There are several entrances. Daily fees are charged per car or seven-day passes may be purchased . Visits are unlimited with an annual pass.
Mount Rainier National Park - established on 02 March 1899, contains vast expanses of pristine old-growth forests, sub-alpine flower meadows, spectacular alpine scenery, and great opportunity for stimulating outdoor activities. Mount Rainier National Park is the fifth oldest national park in the United States. The park has the greatest single-peak glacial system in the United States. Glaciers radiate from the summit and slopes of the 14,411 foot volcano.
The seasons and elevation play a big role in determining where you may best find wildlife. In summer, chipmunks, chickarees, ground squirrels, marmots, and pika are commonly seen mammals.
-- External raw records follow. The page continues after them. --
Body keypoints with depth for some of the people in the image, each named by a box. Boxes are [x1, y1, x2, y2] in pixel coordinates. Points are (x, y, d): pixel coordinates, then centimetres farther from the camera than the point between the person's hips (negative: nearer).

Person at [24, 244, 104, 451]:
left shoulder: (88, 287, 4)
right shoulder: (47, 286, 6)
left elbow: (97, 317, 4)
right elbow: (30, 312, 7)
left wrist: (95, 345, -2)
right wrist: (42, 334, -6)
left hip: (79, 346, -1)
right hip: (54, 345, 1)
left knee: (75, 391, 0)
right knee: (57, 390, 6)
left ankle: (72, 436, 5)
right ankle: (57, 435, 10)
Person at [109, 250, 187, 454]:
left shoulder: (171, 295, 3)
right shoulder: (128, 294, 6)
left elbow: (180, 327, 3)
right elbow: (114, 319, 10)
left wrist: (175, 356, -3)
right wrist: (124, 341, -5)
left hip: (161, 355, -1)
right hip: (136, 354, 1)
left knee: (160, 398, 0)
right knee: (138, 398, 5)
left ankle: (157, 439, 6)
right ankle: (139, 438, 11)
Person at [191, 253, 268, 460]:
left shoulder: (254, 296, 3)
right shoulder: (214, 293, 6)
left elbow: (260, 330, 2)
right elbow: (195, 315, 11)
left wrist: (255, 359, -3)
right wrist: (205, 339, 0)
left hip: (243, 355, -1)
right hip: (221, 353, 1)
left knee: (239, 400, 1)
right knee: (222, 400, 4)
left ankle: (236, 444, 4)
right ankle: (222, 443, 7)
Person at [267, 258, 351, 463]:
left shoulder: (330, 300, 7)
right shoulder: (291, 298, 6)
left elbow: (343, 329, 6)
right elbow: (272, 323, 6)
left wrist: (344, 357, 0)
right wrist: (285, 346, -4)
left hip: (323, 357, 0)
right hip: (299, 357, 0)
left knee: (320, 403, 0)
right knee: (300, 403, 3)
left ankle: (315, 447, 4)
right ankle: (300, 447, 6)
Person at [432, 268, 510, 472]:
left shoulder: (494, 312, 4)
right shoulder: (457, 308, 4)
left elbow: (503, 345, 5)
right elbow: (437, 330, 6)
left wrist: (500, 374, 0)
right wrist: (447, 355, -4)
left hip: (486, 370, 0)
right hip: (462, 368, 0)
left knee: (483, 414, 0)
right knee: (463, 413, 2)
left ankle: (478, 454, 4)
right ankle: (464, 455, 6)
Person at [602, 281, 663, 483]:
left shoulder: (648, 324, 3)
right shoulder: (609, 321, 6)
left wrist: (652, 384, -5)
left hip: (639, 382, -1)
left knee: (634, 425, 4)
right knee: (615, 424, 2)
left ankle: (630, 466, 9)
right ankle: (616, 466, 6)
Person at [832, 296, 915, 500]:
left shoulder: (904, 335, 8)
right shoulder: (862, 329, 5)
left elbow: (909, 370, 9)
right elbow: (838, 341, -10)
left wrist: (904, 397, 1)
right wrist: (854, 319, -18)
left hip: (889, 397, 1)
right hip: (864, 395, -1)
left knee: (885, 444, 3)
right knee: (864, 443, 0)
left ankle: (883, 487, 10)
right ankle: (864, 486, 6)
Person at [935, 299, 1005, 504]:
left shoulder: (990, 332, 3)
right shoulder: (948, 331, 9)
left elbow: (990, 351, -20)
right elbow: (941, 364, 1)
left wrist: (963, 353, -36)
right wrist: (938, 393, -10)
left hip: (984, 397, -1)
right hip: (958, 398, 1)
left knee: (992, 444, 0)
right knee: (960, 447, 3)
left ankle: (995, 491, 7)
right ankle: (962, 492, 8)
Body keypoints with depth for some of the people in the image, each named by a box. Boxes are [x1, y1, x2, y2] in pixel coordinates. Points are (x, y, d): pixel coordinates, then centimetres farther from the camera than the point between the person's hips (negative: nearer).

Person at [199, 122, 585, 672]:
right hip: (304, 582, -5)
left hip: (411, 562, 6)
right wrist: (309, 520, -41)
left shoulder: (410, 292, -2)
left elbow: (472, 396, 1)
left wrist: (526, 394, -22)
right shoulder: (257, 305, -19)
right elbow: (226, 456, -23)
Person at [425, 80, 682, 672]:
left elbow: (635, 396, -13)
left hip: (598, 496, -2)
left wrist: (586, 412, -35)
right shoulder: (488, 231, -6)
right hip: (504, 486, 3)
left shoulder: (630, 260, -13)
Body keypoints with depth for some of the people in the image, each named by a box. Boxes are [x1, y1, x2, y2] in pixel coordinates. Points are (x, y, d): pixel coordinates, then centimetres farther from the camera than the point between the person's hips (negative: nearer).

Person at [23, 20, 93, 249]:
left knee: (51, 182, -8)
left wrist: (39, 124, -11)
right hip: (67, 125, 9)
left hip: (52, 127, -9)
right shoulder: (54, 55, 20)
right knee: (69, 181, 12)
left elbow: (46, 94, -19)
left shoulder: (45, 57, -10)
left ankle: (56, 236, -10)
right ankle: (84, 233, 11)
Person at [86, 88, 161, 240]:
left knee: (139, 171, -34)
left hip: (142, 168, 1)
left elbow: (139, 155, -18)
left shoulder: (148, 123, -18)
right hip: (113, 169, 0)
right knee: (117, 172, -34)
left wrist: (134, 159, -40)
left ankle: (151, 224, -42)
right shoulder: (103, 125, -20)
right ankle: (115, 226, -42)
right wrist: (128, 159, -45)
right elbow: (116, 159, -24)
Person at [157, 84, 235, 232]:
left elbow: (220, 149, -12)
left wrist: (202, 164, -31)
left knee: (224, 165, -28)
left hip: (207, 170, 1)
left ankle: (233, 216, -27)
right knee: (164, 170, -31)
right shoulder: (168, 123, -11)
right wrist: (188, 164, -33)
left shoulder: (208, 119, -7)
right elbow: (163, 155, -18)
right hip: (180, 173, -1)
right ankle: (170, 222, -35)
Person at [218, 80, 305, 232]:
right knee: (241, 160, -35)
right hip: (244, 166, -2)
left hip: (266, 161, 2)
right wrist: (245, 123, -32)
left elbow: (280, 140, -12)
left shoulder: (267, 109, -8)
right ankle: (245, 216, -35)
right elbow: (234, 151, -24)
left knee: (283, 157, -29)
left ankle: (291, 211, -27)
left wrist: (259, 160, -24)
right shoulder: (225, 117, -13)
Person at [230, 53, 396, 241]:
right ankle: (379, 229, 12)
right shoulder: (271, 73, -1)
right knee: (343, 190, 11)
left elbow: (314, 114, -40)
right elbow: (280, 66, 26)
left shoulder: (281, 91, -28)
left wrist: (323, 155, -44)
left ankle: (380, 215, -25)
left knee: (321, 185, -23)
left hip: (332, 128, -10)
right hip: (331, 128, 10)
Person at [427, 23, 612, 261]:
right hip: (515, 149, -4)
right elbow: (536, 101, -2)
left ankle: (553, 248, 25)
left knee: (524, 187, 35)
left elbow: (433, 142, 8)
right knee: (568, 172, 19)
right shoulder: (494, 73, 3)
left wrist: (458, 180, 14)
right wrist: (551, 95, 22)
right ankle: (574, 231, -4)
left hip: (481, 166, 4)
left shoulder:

Clark's nutcrackers, gray jays, Steller's jays, and ravens are commonly seen birds. Deer are frequently seen, but black bear, elk, and mountain goats are more elusive. Look for elk on the east side of the park in September. The color of black bear may be brown, tan or blond, and to see one is a rare treat. Mountain goats stay close to the high country cliffs
There are several entrances to the park, but the one closest to Greenwater and Crystal Mountain is the White River entrance. From the SR-410 / Crystal Mountain junction, you continue along SR-410 to the Sunrise turn off. Wind your way up to Sunrise Visitor Center where you will find lots of parking and many hiking trails. Mount Rainier is so close you will want to reach out and touch it. The views are amazing and the air is clean and refreshing.
The White River entrance is closed in the winter months due to snowfall and usually reopens in May.
Leave the park and return to SR-410. Turn right and head for Eastern Washington again steadily climbing. Eventually you will arrive at Cayuse Pass - the junction of SR-410 & SR-123 which takes you down the other side of Mount Rainier towards Tacoma and Portland, Oregon. Continue right onto SR-123 for three of four miles listening for the rushing of cascading waterfalls hidden in the trees.
Return to Cayuse Pass again, head east on to SR-410 and continue climbing even higher - around the hairpin bends - Mt. Rainier is on the left, now it's on the right, then it's straight in front, then it's right behind you - some of the most amazing alpine scenery you will ever see. Continue until you finally reach the summit - Chinook Pass...5430ft. About half a mile from the summit, look for Tipsoo Lake on the left - a peaceful alpine lake with gorgeous scenery and well worth stopping for an easy hike. Or continue to the top and pull into one of the parking lots there. You will feel like this is the top of the world as you gaze down the valley towards Yakima and Eastern Washington.